代わりに移動速度や、攻撃の威力は低下するものの、より強力な防御能力を手に入れることができる。
ネクロの特徴は形態を変えることによって異なるスキルが使えるようになり、それに合わせて能力も変化することだった。
「隙を見せるまでは……じっくりやらせてもらうぜ!」
クロムは大盾で攻撃を受け、斬り返す。トレントの攻撃は単純で、より強固になったクロムの守りを崩せない。
「ネクロ!【衝撃反射】!」
さらにネクロにスキルを使わせ、大盾でガードした際に相手にダメージを与えることができるようになる。トレントは攻撃すればするほど不利になっていってしまう。
「【シールドアタック】よし!ネクロ【幽鎧・攻勢】!」
トレントの体勢が崩れたのを見て、ネクロに形態変化を命じる。
すると、クロムの鉈はロングソード程の長さとなり、鎧から青い炎が噴き上がる。
「ネクロ【生気吸い】!」
クロムの回復スキルはネクロによってまた一つ増えることとなった。短刀での攻撃はネクロがこの形態であれば二重の回復効果をもたらすのだ。
恐れずにガンガン攻めていけば、HPはそうそう減ることはない。
「よし、トドメだっ!」
ロングソードを振り抜きトレントを深く斬り裂いて倒すと、きっちりモンスターの位置がわかるバフを獲得したことを確認して、マップを開く。
「よし、これでマップにモンスターが映るな。っと……メイプルはまだ何かやってんのか。ずっとあの場所にいるってことは何か勝算があるんだろうが……何してんだろうな……」
クロムはメイプルがあんなことになっているとは知らない。ただ、世の中には知らなくてもいいこともある。

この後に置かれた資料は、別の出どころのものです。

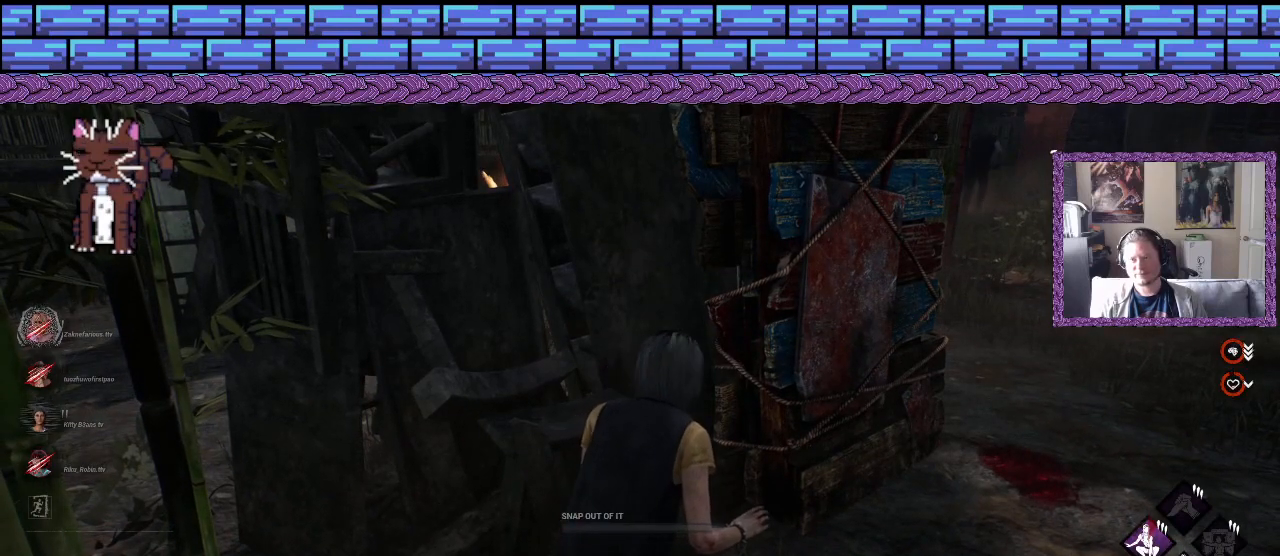
{"buttons": ["L2"], "left_stick": "center", "right_stick": "center", "events": []}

「よーしネクロ稼ぎ時だぞ。頼むぜ、俺一人じゃダメージが足りねえからな。【挑発】!」
クロムのスキルに反応してモンスターが何体も飛びかかってくる。先ほどのものより小さなトレントは枝を伸ばしてくる。蝶のモンスターは状態異常を与える鱗粉を撒き散らし、群れで行動するゴブリンは茂みから飛び出して奇襲をかける。
「ネクロ!【ゴーストチャージ】!」
クロムが命じると、ロングソードから青い炎が少しずつ漏れ始める。クロムはその炎が大きくなっていくのを見つつ、大盾を構えて攻撃をさばき続ける。
そして、しばらく耐え忍んでいるとロングソードから一際大きい炎が噴き出した。
「ネクロ!【バーストフレイム】!」
長い溜め時間の分威力は高く、青白い炎が前方を焼き、モンスターに大きなダメージを与える。さらに【炎上】による継続ダメージも与え、一気に状況を有利にする。後は一体ずつ残ったHPを削っていけばいい。
「ふぅ、助かるぜ。囲まれた時に楽になったのはありがてえ」
ネクロが仲間になってからはソロでの攻略がより捗るようになっていることを実感していた。シロップを借りた時にも思ったことだが、やはりテイムモンスターの存在は大きい。
「上位に入るために頑張んねえとなあ。あの様子だとイズもいいとこ行くだろうし。俺だけ落ちるわけにはいかねえからな」
メイプル達がモンスターを撫でるのと同じように、クロムはコンコンと鎧を叩いてネクロを褒めるとマップに映っているモンスターのもとに急ぐのだった。